The practice of torture in the U.S. didn’t start with those post-9/11 “enhanced interrogation techniques,” nor with the Vietnam War’s Phoenix Program, nor even with the nineteenth century U.S. war in the Philippines. It began when European settlers first treated native peoples and enslaved Africans as subhuman savages. As southern farmers started importing captured Africans to augment their supply of indentured English labor, they quickly realized that there was little incentive for those slaves to work — none but the pain of whippings, mutilations, and brandings, and the threat of yet more pain. Torture and slavery, in other words, were fused at the root. From the first arrival of black people on this continent, it has been permissible, even legal, to torture them.
And it didn’t stop with emancipation. After the end of slavery, southern states began the practice of convict leasing — arresting former slaves and then their descendants, often on trumped-up charges, and renting them out as labor to farmers and later coal mine owners who had the power and legal right to whip and abuse them as they chose.
Then there’s lynching. Many people think of it as an extrajudicial death by hanging. As it was practiced in the Jim Crow South, however, it was a form of public, state-approved torture, often involving the castration or disembowelment of the living victim, sometimes followed by death by fire. Lynching thus continued the practice of treating black minds and bodies as legitimate targets of torture. So maybe we shouldn’t be surprised that, of the more than two million prisoners in the United States today, 40% are black, while the U.S. population is only 13% black.
Here’s the problem, then. When we say that putting George W. Bush, Dick Cheney, and other top officials in their administration in prison for war crimes would be justice, we endorse a criminal justice system that is more criminal than just, and where torture is a daily occurrence.
Do we want to do to Bush, Cheney, and their accomplices essentially what they did to their victims? There is, of course, a certain appeal to the idea of someday seeing such powerful white men among the suffering, tortured millions in our prison system, or even — like the supposed “dirty bomber”José Padilla and Abu Zubaydah — in perpetual solitary confinement.
And yet, would this truly provide even a facsimile of justice, given that American prisons are hardly instruments of justice to begin with? Those opposed to the acts at the heart of America’s never-ending war on terror were heartened when President Obama ordered the CIA “black sites” dismantled globally. We continue to demand the closing of Guantánamo (something that looks increasingly unlikely to happen in his presidency). How, then, can we find justice through a prison system that uses similar methods on an everyday basis here in the U.S.?
Forty Years to Go?
And then, of course, there is the question: Whom should justice truly serve?
The first answer is: the victims of the “war on terror,” including those who were tortured, those detained without trial, the civilian “collateral damage” of the wars in Afghanistan and Iraq, and the “unintended” victims of drone assassinations. Then there are all those in the rest of the world who have to live with the threat of a nuclear-armed superpower that has in these years regularly refused to recognize the most basic aspects of the rule of law.

Challenge
Copy the passage on torture in the United States word for word, starting at "Then there’s lynching." and ending at "a daily occurrence.".

Information shown
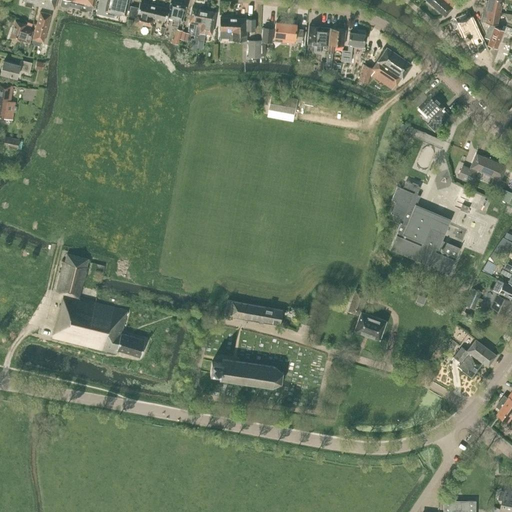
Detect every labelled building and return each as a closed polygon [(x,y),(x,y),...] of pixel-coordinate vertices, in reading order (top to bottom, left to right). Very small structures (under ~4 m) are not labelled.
[(32,7),(33,2),(34,3),(34,5),(39,6),(55,10),(56,0),(22,0),(26,1),(25,5),(32,7)] [(70,0),(69,6),(78,8),(92,12),(94,0),(70,0)] [(115,13),(124,15),(126,15),(128,0),(98,0),(96,13),(114,17),(115,13)] [(426,0),(445,16),(453,7),(443,0),(426,0)] [(485,0),(483,8),(500,12),(501,6),(503,3),(502,1),(502,0),(485,0)] [(152,27),(153,18),(146,17),(149,5),(140,2),(139,8),(130,6),(128,15),(136,17),(135,23),(151,27),(152,27)] [(186,6),(170,3),(168,17),(173,18),(171,25),(177,27),(179,20),(182,21),(186,6)] [(167,9),(149,5),(146,17),(153,18),(165,20),(167,9)] [(190,43),(197,45),(203,10),(192,8),(189,25),(188,31),(195,32),(194,38),(191,38),(190,43)] [(503,31),(503,30),(502,29),(494,27),(495,24),(498,25),(500,12),(483,8),(481,21),(486,22),(490,23),(484,37),(489,39),(488,44),(497,48),(503,31)] [(212,34),(212,29),(215,12),(203,10),(197,45),(197,47),(202,48),(204,41),(205,33),(212,34)] [(43,42),(47,28),(51,14),(40,12),(36,25),(32,39),(31,44),(40,46),(41,41),(43,42)] [(450,21),(454,30),(460,28),(472,54),(485,47),(469,12),(450,21)] [(228,40),(246,40),(246,31),(255,31),(255,19),(246,19),(246,18),(220,18),(219,38),(228,38),(228,40)] [(21,40),(29,42),(33,31),(25,28),(26,24),(15,20),(9,37),(20,41),(21,40)] [(289,22),(289,23),(276,22),(274,37),(283,38),(283,42),(294,43),(294,41),(301,42),(303,30),(296,30),(296,24),(296,22),(289,22)] [(331,28),(320,27),(320,26),(315,26),(316,25),(310,24),(310,25),(309,25),(307,43),(315,44),(314,52),(320,53),(321,45),(328,46),(331,28)] [(273,28),(263,27),(262,41),(272,42),(273,28)] [(327,57),(332,57),(333,53),(334,45),(343,46),(345,29),(331,28),(328,46),(328,52),(327,52),(327,57)] [(177,44),(179,40),(182,31),(177,29),(174,39),(171,38),(170,42),(177,44)] [(182,31),(180,38),(187,41),(189,33),(182,31)] [(350,62),(352,46),(363,47),(363,45),(365,34),(350,32),(348,51),(342,50),(341,61),(350,62)] [(248,57),(256,57),(260,57),(260,40),(248,40),(248,57)] [(372,68),(375,70),(372,75),(386,85),(389,80),(396,85),(401,76),(402,77),(411,63),(386,46),(377,60),(372,68)] [(19,65),(3,61),(0,73),(17,77),(19,69),(29,72),(31,63),(21,60),(19,65)] [(41,70),(43,62),(37,61),(35,68),(41,70)] [(364,64),(358,79),(366,84),(372,68),(364,64)] [(0,83),(0,119),(5,120),(5,118),(12,120),(15,102),(10,101),(13,86),(0,83)] [(268,109),(294,114),(297,98),(270,93),(268,109)] [(448,112),(444,107),(430,94),(418,106),(431,119),(427,124),(438,128),(448,112)] [(5,136),(3,146),(17,149),(19,139),(5,136)] [(505,182),(501,180),(506,167),(476,154),(470,167),(462,164),(457,177),(472,183),(477,170),(494,177),(490,187),(501,191),(498,198),(509,203),(511,194),(511,192),(502,188),(505,182)] [(432,217),(414,210),(417,204),(420,196),(417,195),(417,194),(420,187),(417,186),(411,183),(410,183),(406,181),(403,188),(396,185),(390,199),(395,201),(390,213),(391,213),(394,221),(400,223),(389,249),(390,250),(390,248),(422,262),(449,273),(448,275),(449,275),(461,248),(460,247),(459,249),(441,241),(439,240),(442,233),(444,234),(448,224),(432,217)] [(460,209),(467,212),(469,207),(462,204),(460,209)] [(493,262),(498,253),(501,255),(504,250),(509,252),(511,246),(511,242),(502,237),(493,251),(488,259),(493,262)] [(55,328),(52,337),(116,353),(117,349),(140,356),(145,340),(121,333),(123,328),(128,310),(79,298),(88,259),(67,253),(65,262),(64,261),(56,291),(64,293),(64,295),(63,295),(55,328)] [(490,272),(494,263),(488,259),(483,268),(490,272)] [(511,265),(506,262),(503,268),(510,271),(511,269),(511,265)] [(510,271),(503,268),(501,272),(511,277),(508,282),(510,283),(509,284),(511,285),(511,269),(510,271)] [(511,298),(511,286),(498,279),(492,289),(499,292),(498,295),(494,303),(506,308),(510,298),(511,298)] [(354,330),(379,339),(383,328),(386,320),(361,312),(367,294),(355,290),(348,311),(360,315),(355,328),(354,330)] [(287,311),(232,301),(232,300),(228,300),(225,314),(227,314),(226,318),(232,319),(233,318),(232,318),(233,315),(280,324),(282,312),(286,313),(287,311)] [(312,315),(304,313),(301,323),(309,325),(312,315)] [(475,339),(467,350),(488,366),(496,355),(475,339)] [(471,376),(481,363),(468,353),(469,352),(462,347),(454,357),(461,362),(458,367),(471,376)] [(210,377),(272,386),(280,383),(282,384),(282,383),(281,382),(282,373),(284,372),(284,371),(281,372),(275,367),(269,366),(236,361),(234,361),(223,359),(222,363),(212,361),(210,372),(211,373),(210,377)] [(501,409),(498,414),(509,422),(511,417),(511,391),(509,397),(509,398),(504,395),(497,406),(501,409)] [(506,511),(511,511),(511,509),(511,491),(505,490),(505,491),(501,490),(498,499),(503,500),(501,510),(507,511),(506,511)] [(475,511),(476,500),(443,500),(443,511),(475,511)]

Output of the exercise
Then there’s lynching. Many people think of it as an extrajudicial death by hanging. As it was practiced in the Jim Crow South, however, it was a form of public, state-approved torture, often involving the castration or disembowelment of the living victim, sometimes followed by death by fire. Lynching thus continued the practice of treating black minds and bodies as legitimate targets of torture. So maybe we shouldn’t be surprised that, of the more than two million prisoners in the United States today, 40% are black, while the U.S. population is only 13% black.
Here’s the problem, then. When we say that putting George W. Bush, Dick Cheney, and other top officials in their administration in prison for war crimes would be justice, we endorse a criminal justice system that is more criminal than just, and where torture is a daily occurrence.